> **Task to complete**
Whenever a line in the records below contains "round", pick it out.

> **Available records**
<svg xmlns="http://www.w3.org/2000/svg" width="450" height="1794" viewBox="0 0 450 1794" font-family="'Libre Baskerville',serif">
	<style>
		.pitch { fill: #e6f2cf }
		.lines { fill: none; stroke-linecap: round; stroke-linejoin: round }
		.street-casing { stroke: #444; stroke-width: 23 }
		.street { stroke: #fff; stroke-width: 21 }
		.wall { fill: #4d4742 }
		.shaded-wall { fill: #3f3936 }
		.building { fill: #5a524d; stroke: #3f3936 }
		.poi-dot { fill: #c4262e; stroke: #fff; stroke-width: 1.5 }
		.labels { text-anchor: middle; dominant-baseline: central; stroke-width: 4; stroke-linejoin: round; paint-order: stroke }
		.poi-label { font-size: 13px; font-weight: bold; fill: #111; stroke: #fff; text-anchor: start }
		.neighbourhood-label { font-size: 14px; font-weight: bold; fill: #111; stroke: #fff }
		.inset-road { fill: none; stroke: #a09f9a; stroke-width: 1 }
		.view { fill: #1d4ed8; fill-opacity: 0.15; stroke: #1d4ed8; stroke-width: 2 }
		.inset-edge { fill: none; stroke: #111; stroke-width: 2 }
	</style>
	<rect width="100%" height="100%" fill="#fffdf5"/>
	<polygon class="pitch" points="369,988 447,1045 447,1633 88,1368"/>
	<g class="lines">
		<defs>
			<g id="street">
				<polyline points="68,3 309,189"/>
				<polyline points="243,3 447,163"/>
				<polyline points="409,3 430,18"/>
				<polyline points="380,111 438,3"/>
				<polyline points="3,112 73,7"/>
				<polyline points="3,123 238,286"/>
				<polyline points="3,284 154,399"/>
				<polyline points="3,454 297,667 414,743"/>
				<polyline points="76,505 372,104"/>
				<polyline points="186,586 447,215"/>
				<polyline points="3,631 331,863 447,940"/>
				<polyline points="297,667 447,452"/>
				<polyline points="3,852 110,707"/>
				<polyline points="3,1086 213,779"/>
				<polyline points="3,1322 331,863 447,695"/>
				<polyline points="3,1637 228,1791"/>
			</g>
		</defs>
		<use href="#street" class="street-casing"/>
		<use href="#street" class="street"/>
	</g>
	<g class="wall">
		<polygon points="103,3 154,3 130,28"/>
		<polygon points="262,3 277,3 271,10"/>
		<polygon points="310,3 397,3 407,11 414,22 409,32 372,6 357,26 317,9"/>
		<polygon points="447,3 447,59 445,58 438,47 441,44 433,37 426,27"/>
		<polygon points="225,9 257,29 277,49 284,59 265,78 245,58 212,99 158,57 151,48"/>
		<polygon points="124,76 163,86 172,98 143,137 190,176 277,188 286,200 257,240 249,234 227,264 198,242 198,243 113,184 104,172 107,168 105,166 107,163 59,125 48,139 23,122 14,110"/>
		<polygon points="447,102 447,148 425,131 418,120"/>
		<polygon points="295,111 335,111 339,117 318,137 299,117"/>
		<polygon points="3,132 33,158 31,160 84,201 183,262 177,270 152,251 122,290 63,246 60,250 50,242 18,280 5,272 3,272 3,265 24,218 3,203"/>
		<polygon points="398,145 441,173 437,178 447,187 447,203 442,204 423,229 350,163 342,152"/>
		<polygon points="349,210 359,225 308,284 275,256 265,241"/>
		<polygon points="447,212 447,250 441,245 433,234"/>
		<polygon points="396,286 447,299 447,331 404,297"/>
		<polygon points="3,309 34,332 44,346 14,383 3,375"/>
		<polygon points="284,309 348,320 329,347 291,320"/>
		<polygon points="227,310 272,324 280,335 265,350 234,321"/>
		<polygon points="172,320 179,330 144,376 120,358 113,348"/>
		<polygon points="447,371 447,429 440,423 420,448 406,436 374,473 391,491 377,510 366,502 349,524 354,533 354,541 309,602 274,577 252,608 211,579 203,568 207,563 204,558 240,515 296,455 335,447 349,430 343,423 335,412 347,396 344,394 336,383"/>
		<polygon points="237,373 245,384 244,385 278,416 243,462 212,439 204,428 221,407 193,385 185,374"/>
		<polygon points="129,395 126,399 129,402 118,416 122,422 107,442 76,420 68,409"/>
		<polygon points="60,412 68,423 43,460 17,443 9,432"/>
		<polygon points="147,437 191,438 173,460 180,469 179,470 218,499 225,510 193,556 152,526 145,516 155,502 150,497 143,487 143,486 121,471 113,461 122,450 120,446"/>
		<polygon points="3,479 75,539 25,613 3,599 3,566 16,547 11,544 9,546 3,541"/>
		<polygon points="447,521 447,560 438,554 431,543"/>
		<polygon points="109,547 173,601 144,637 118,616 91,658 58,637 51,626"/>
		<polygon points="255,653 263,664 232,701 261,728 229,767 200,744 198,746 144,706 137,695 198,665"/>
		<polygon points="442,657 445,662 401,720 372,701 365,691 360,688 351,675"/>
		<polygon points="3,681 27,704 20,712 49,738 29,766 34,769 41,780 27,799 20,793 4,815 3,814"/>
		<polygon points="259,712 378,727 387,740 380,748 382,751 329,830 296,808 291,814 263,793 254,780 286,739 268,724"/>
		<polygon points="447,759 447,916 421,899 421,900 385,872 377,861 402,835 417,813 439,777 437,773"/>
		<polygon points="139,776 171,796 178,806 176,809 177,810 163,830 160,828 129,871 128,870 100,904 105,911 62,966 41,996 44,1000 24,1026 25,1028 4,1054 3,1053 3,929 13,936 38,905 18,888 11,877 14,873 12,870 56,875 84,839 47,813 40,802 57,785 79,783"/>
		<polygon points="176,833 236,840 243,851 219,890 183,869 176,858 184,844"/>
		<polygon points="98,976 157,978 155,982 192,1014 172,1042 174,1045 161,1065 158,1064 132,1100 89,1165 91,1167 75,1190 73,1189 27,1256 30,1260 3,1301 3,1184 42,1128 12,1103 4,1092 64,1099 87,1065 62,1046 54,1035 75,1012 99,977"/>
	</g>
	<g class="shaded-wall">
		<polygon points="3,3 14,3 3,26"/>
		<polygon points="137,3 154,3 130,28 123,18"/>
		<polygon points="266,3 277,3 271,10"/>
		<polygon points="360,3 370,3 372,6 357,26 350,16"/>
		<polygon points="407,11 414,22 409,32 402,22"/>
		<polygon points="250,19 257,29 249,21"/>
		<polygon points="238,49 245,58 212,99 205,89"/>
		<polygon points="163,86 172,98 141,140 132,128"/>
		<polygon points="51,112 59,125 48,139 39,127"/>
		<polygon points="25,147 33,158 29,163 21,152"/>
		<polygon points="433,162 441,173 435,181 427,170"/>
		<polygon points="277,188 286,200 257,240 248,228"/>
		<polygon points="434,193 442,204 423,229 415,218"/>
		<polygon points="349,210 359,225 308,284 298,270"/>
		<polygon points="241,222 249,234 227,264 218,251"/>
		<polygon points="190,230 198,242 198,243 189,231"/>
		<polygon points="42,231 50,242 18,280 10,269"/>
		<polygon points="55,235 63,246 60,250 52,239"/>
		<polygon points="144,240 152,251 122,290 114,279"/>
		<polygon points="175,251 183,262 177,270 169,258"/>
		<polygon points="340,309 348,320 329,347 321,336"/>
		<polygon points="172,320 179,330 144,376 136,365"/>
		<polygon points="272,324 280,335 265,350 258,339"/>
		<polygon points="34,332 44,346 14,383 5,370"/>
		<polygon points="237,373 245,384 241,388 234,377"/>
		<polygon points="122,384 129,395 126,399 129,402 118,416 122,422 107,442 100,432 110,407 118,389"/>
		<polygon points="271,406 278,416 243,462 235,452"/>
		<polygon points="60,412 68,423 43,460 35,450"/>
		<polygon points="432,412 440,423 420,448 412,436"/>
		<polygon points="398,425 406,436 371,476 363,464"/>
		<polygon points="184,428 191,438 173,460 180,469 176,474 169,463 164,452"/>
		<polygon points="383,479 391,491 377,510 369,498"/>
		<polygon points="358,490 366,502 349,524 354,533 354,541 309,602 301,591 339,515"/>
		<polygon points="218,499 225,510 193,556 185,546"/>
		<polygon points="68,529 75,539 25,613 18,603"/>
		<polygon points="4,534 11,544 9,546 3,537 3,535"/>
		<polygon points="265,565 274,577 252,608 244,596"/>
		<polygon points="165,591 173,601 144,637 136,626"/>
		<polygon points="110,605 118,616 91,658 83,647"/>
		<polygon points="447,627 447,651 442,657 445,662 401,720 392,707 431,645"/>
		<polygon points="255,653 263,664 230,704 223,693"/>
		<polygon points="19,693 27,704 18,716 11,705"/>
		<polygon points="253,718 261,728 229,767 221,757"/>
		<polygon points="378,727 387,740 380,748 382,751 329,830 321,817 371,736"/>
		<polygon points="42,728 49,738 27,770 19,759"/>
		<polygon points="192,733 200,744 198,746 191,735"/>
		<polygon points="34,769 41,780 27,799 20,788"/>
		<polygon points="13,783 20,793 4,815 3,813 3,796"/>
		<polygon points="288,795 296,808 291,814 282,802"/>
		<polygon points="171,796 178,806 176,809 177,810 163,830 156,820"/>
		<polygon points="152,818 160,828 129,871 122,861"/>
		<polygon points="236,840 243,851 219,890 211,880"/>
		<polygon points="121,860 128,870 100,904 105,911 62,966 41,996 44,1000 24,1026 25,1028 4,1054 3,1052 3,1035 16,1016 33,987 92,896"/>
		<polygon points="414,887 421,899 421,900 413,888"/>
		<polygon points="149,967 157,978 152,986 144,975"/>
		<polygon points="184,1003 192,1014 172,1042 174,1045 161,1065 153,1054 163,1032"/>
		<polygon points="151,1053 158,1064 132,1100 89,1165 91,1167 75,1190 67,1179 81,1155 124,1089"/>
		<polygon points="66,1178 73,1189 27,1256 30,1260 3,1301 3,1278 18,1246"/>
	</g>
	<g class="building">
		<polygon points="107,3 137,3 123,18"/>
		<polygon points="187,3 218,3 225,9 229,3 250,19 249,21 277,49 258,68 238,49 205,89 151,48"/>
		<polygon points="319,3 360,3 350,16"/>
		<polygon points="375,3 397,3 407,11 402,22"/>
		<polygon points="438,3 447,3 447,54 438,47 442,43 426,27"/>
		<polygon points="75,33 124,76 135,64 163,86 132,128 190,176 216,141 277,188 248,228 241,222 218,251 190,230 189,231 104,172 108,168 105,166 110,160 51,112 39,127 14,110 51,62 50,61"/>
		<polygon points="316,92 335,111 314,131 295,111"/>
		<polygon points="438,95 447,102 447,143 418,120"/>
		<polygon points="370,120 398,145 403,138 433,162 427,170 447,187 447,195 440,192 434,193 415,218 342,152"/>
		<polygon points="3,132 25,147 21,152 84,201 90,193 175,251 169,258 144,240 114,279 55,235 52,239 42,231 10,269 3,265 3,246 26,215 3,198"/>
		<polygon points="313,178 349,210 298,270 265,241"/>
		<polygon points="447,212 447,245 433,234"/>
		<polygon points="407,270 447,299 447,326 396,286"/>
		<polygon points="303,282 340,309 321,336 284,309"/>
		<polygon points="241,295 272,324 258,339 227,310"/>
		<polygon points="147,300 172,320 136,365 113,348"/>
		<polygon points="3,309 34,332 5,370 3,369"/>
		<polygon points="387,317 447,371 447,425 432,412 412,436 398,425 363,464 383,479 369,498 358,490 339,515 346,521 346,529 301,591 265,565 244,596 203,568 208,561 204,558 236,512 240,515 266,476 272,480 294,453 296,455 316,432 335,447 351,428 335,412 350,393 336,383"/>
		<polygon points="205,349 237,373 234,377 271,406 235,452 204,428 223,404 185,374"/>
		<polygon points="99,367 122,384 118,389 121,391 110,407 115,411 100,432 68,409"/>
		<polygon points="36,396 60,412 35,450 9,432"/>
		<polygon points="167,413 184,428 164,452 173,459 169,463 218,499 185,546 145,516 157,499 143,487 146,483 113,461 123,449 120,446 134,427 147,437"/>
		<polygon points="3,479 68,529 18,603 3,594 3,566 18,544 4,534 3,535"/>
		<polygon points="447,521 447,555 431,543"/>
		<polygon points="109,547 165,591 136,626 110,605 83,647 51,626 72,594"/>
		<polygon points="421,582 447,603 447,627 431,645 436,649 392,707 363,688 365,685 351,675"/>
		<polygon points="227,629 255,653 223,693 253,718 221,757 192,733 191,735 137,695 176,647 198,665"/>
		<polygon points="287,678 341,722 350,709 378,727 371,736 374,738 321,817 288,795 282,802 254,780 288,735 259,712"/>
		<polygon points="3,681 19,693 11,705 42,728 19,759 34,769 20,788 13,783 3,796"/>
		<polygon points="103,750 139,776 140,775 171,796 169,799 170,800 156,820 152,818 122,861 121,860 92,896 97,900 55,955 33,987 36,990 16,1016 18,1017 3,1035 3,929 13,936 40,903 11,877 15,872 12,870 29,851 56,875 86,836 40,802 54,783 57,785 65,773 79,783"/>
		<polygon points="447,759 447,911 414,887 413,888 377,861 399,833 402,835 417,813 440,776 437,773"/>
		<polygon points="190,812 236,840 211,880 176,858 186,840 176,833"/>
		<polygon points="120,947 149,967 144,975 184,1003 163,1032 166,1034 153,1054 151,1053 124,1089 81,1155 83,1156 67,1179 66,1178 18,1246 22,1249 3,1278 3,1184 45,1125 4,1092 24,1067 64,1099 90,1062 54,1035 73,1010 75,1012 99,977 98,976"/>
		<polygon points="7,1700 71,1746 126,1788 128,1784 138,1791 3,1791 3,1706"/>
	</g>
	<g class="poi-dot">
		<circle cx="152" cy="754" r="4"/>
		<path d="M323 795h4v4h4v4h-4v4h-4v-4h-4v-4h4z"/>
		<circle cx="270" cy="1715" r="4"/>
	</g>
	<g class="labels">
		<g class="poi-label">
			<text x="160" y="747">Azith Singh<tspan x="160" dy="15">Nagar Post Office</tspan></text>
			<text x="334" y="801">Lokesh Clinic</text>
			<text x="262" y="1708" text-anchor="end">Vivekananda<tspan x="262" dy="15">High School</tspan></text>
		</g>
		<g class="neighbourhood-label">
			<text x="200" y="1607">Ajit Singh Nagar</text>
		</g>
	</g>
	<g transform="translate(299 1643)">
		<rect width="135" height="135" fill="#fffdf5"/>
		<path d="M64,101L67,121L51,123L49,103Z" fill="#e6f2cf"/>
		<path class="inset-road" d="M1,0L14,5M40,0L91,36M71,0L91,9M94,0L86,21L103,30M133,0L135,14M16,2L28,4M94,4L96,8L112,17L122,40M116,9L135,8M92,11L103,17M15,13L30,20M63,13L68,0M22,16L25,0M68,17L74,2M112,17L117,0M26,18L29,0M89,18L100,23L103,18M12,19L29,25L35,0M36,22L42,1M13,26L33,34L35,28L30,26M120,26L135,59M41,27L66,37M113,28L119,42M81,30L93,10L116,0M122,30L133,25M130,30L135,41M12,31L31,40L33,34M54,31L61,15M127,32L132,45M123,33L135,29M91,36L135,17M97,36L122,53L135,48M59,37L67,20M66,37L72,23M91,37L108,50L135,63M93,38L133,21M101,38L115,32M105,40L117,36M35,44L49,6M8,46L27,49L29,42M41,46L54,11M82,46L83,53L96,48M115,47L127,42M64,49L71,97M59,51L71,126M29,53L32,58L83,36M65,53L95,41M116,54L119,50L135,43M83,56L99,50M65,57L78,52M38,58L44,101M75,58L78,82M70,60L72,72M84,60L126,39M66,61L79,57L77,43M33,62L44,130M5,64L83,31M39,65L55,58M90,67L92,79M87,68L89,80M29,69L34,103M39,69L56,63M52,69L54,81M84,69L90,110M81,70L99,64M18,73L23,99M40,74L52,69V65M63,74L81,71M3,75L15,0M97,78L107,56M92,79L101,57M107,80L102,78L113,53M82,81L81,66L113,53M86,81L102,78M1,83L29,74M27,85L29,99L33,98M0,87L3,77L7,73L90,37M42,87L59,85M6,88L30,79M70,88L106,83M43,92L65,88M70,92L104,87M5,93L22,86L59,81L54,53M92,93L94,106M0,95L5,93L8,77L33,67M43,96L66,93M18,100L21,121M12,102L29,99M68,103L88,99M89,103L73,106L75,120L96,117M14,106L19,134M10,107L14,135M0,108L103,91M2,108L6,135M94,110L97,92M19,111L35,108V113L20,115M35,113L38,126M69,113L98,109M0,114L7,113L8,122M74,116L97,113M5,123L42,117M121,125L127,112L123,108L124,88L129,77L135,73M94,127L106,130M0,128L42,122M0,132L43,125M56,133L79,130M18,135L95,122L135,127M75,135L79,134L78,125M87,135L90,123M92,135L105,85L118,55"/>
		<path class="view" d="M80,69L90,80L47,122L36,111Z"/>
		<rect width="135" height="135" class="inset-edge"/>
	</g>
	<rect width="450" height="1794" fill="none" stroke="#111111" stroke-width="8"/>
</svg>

> **Task response**
		.lines { fill: none; stroke-linecap: round; stroke-linejoin: round }
		.labels { text-anchor: middle; dominant-baseline: central; stroke-width: 4; stroke-linejoin: round; paint-order: stroke }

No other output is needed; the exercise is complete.